Hi Buddhadragon,  I train in Hapkido here in St. Louis and one of my instructors knows a lot of people in the MA community locally. I will gladly ask him for some names of schools. 


Good luck in your search. 

-zac


----------



## buddhadragon (Apr 6, 2005)

zac_duncan said:
			
		

> Hi Buddhadragon, I train in Hapkido here in St. Louis and one of my instructors knows a lot of people in the MA community locally. I will gladly ask him for some names of schools.
> 
> 
> Good luck in your search.
> ...


Thanks zac..I enrolled in a WuHsing Gung Fu school in the loop.  My first class was yesterday..it was GREAT!  I dont forsee leaving there though I enrolled for one month to check it out.  But if you find out anything please pass it along.  *hummm..pondering the idea of training in two styles at once*


----------



## Master Jay S. Penfil (Jun 1, 2006)

I know that this is an old thread, but my #1 student has recently moved to a small town outside of St. Louis (Plano, MO). He is close to testing for his 4th degree black belt under me, and he is awesome in all areas of training.

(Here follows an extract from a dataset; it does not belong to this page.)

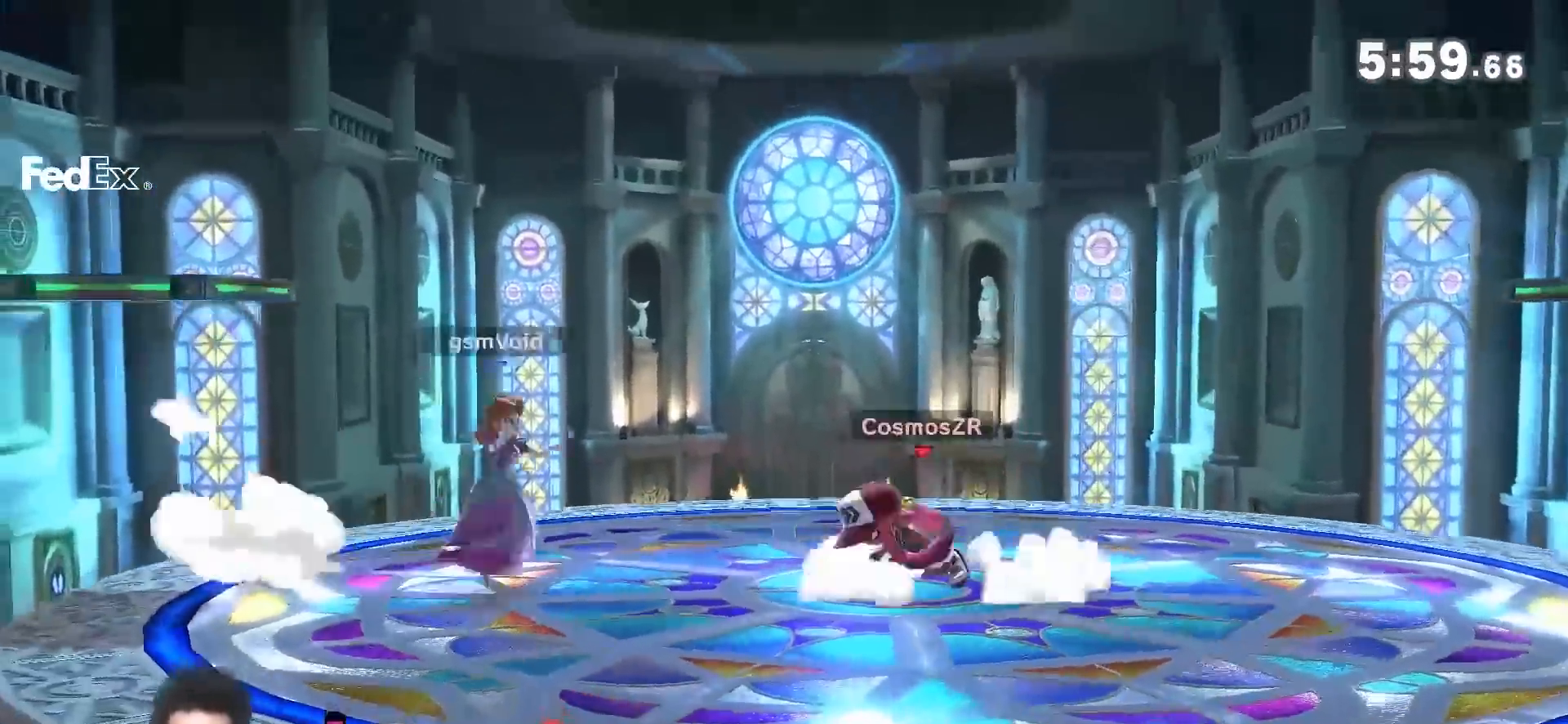
{"dt_ms": 500, "buttons": ["A"], "left_stick": "down", "right_stick": "center", "events": [[67, "A", "down"], [117, "A", "up"], [150, "Y", "up"], [333, "left_stick", "down"], [467, "A", "down"]]}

If you are interested in meeting with him, contact me and I will put you in touch.


Yours in Tang Soo Do,


Master Jay S. Penfil


TANG SOO!!!


----------



## matt.m (Jun 1, 2006)

Good job finding a school.  However, if you ever want to look into Tae kwon Do and Hapkido I train at Moo Sul Kwan - Tae Kwon Do Karate Club on Gravois.
http://www.moosulkwan.com

By the way, I would like to know more about TSD.  It has always sounded very interesting.  I know it has to be different than hapkido and tae kwon do in its own respect.


----------